§ Description of the task
Please copy out, word for word, the lines from the one containing "по всем маршрутам Абхазии и города-курорта." through the one containing "Мощное продвижение в".

Source material section start

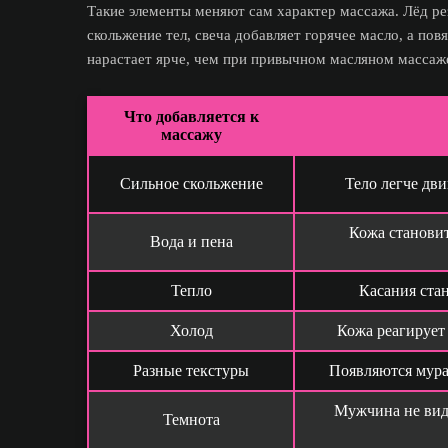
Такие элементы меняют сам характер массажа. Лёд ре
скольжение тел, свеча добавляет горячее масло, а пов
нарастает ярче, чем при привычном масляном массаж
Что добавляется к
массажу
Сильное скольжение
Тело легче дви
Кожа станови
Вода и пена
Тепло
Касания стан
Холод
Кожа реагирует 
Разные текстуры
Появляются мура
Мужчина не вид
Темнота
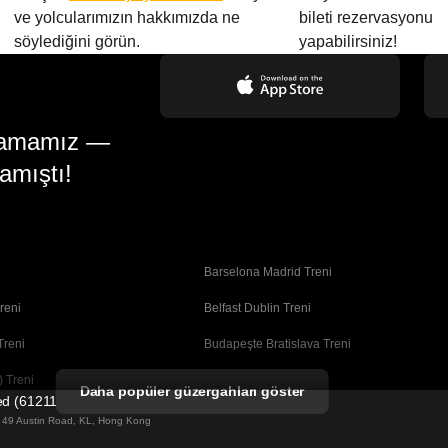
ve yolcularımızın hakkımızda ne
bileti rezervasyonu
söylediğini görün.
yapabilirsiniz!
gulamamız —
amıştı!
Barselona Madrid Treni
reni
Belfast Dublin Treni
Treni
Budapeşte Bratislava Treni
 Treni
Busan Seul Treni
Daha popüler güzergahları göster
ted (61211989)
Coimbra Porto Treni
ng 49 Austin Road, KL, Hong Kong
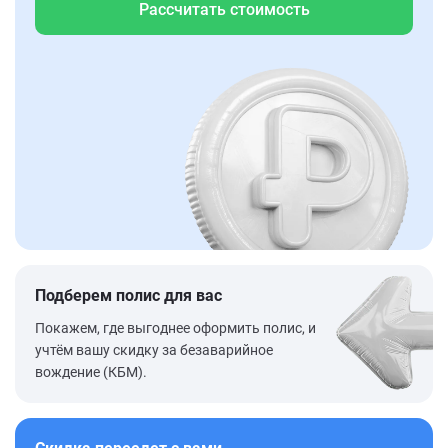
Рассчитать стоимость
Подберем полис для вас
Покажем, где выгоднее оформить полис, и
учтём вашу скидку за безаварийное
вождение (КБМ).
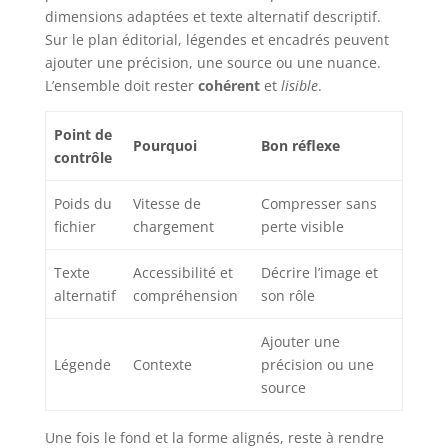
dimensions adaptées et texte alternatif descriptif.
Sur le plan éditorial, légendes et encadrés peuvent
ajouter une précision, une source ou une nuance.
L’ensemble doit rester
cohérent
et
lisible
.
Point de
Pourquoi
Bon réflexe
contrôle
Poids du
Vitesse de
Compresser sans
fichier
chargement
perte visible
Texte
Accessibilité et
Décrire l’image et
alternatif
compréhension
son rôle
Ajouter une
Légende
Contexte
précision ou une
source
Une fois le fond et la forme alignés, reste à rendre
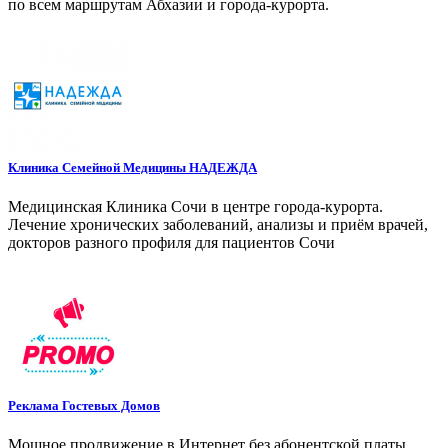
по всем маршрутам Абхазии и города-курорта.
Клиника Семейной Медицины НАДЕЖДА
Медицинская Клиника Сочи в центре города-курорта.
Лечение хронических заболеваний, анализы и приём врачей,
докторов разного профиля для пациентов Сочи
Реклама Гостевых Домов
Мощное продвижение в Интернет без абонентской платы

Source material section end
Source material section start

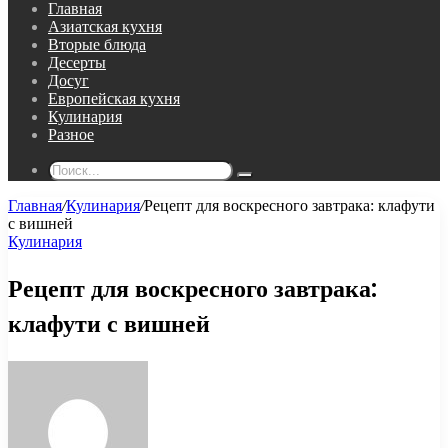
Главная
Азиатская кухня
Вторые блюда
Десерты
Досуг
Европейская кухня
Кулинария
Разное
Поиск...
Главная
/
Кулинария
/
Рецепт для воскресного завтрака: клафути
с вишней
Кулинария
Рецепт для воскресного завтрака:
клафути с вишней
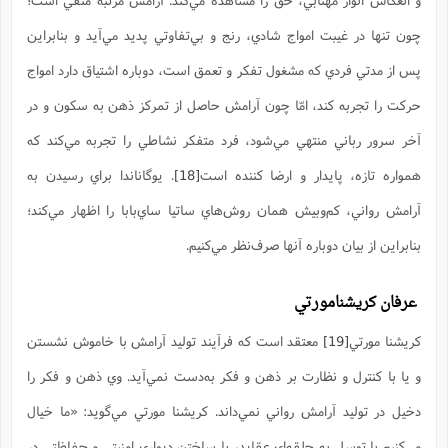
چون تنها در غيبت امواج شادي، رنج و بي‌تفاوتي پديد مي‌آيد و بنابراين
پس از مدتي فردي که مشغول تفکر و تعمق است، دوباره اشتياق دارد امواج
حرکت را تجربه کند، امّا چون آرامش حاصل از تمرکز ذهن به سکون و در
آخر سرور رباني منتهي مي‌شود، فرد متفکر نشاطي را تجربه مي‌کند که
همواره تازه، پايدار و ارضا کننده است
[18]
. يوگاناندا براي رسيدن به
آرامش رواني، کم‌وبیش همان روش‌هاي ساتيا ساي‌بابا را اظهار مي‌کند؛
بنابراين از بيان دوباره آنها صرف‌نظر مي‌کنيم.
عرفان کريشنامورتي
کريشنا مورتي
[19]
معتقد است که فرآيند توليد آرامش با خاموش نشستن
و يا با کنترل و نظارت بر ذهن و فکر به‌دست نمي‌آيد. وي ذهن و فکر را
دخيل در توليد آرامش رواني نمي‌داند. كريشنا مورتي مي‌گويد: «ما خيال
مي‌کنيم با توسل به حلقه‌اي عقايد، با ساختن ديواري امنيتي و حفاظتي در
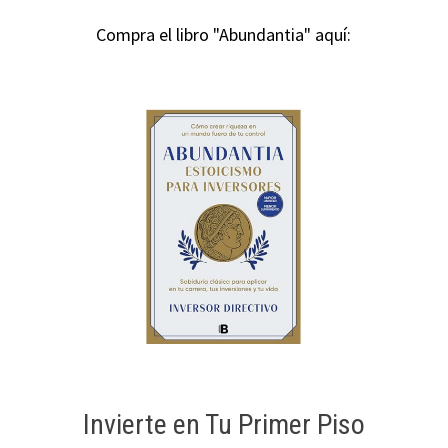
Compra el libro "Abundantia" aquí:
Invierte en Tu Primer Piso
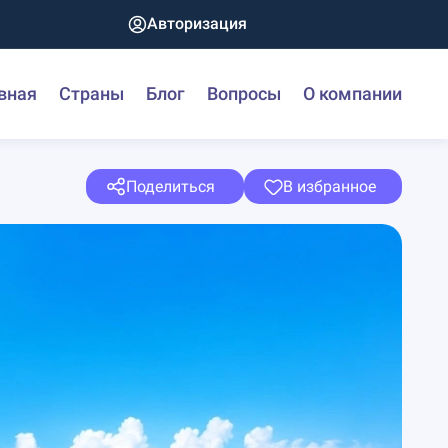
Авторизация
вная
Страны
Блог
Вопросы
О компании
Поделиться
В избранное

Source material section end

§ Finished task
по всем маршрутам Абхазии и города-курорта.
Клиника Семейной Медицины НАДЕЖДА
Медицинская Клиника Сочи в центре города-курорта.
Лечение хронических заболеваний, анализы и приём врачей,
докторов разного профиля для пациентов Сочи
Реклама Гостевых Домов
Мощное продвижение в Интернет без абонентской платы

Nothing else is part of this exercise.